Note: The Interpreter page is subject to access control settings. If the Interpreters page does not list access settings, check with your system administrator for more information.

To access PySpark using Livy, specify the corresponding interpreter directive before the code that accesses Spark; for example:

%livy.pyspark
print "1"

1

Similarly, to access SparkR using Livy, specify the corresponding interpreter directive:

%livy.sparkr
hello <- function( name ) {
    sprintf( "Hello, %s", name );
}

hello("livy")
[Important]Important

To use SQLContext with Livy, do not create SQLContext explicitly. Zeppelin creates SQLContext by default.

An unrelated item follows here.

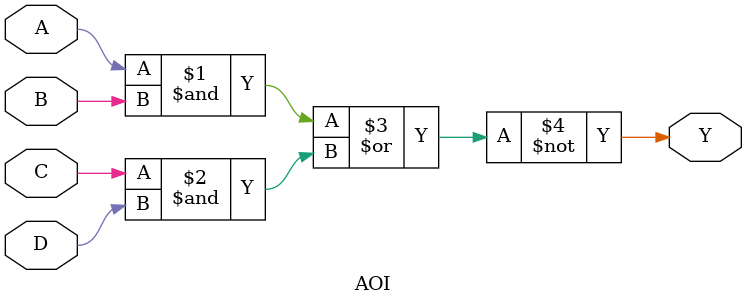
<source format=sv>
module AOI(output reg Y, input A, input B, input C, input D);
	assign Y = ~((A&B)|(C&D));
endmodule

</source>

If necessary, remove the following lines from the SparkSQL declaration area of your note:

//val sqlContext = new org.apache.spark.sql.SQLContext(sc)
//import sqlContext.implicits._

Livy sessions are recycled after a specified period of session inactivity. The default is one hour.

For more information about using Livy with Spark 1 or Spark 2, see Submitting Spark Applications Through Livy.

Importing External Packages

To import an external package for use in a note that runs with Livy:

  1. Navigate to the interpreter settings.

  2. If you are running the Livy interpreter in local mode (as specified by livy.spark.master), add jar files to the /usr/hdp/<version>/livy/repl-jars directory.

  3. If you are running the Livy interepreter in yarn-cluster mode, either complete step 2 or edit the Livy configuration on the Interpreters page as follows:

    1. Add a new key, livy.spark.jars.packages.

    2. Set its value to <group>:<id>:<version>.

      Here is an example for the spray-json library, which implements JSON in Scala:

      io.spray:spray-json_2.10:1.3.1